By sending Israel money and weapons that it has used to indiscriminately attack Gaza, the U.S. has already been complicit in the deaths of tens of thousands of innocent civilians. But the U.S. is now worse than an accomplice. Cutting off money to Gaza’s primary lifeline makes the U.S. an active participant in a regime of collective punishment imposed upon one of the most vulnerable populations in the world.
No sensible person would seek to instantly defund a hospital and shutter its life-saving services because a doctor was accused of committing a crime.
Initially, the U.S.announced it was temporarily suspending funding to UNRWA in January after Israel accused at least 12 of UNRWA’s more than 13,000 employees of participating in the Oct. 7 attacks. UNRWA responded by firing 10 of the accused staffers and said two were confirmed dead. The U.N. has launched an internal investigation based on Israel’s claims and has promised to refer suspects of the investigation for criminal prosecution if the claims are true. An initial report is expected in the coming weeks. NBC News has obtained an Israeli security dossier that names the 12 accused staffers, but it has not verified their identities or the veracity of the dossier’s claims. Israel has not publicly disclosed evidence that supports its allegations.
The spending package Biden signed Saturday to keep the U.S. government funded extends the suspension of UNRWA funding for at least a year. Republicans pushed for including the UNRWA defunding provision in the spending package, and though some Democrats criticized it as reckless and inhumane, there was no major showdown between the parties over the measure. Biden issued no objections to it. Before it passed he signaled to Congress that he would sign the spending package containing the UNRWA defunding measure “immediately” if it reached his desk in order to avert a government shutdown — which it did with bipartisan support.
It is difficult to overstate how indefensible this policy is. Israel’s claims about the UNRWA workers have not been corroborated, but even if those claims are true and some tiny percentage of UNRWA staffers participated in the Oct. 7 attacks, defunding UNRWA is unjustified. UNRWA is one of the largest employers in Gaza, and most of its 13,000 employees are local Palestinians. It is plausible that some staffers participated in the attacks, and they should be held accountable if they did. But not even their guilt would justify punishing millions of civilians in Gaza who depend on UNRWA’s services to survive. No sensible person would seek to instantly defund a hospital and shutter its life-saving services because a doctor was accused of committing a crime outside of the hospital. But that’s what cutting off funding to UNRWA is like.

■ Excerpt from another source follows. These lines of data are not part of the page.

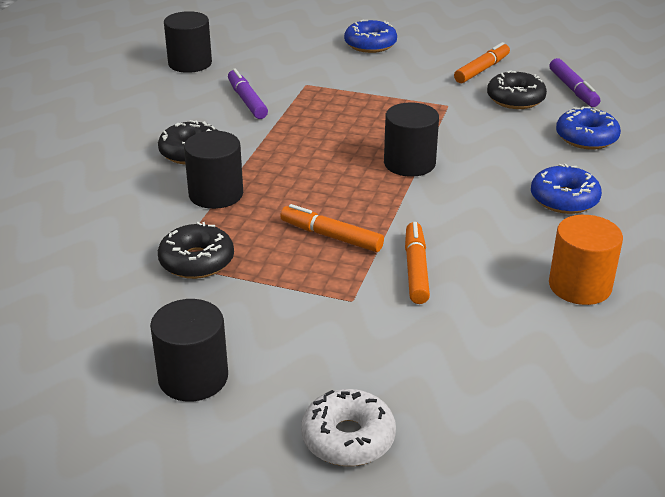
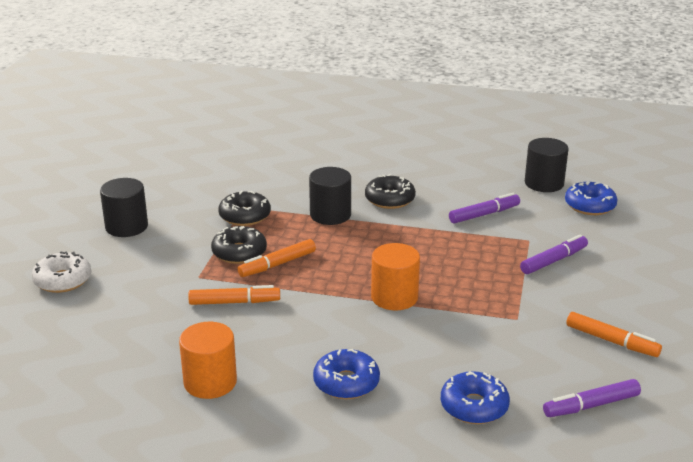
camera: 85 degrees right, 5 degrees down
orange marker [280,204,384,252] -> orange marker turned 150 degrees counterclockwise [238,239,316,277]
blue donut [344,20,397,53] -> blue donut moved to [565,181,618,215]
black cylinder [384,102,439,177] -> orange cylinder [371,243,420,310]
black donut [487,70,547,109] -> black donut moved to [211,226,267,264]
none -> purple marker [520,234,588,274]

Some proponents of defunding UNRWA have tried to argue that the money can be rerouted through other U.N. agencies or aid groups. But as the U.N. and regional experts have pointed out, there is no way to replace UNRWA overnight — especially not during a humanitarian catastrophe and as Gaza stands on the brink of the most intense famine since World War II. UNRWA offers state-like services to the residents of Gaza; it has thousands of staffers operating hundreds of installations across the territory where it delivers food, medical services and education. UNRWA’s institutional knowledge, infrastructure and local know-how cannot be instantly replaced by ad hoc operations or U.N. agencies with a more limited mandate.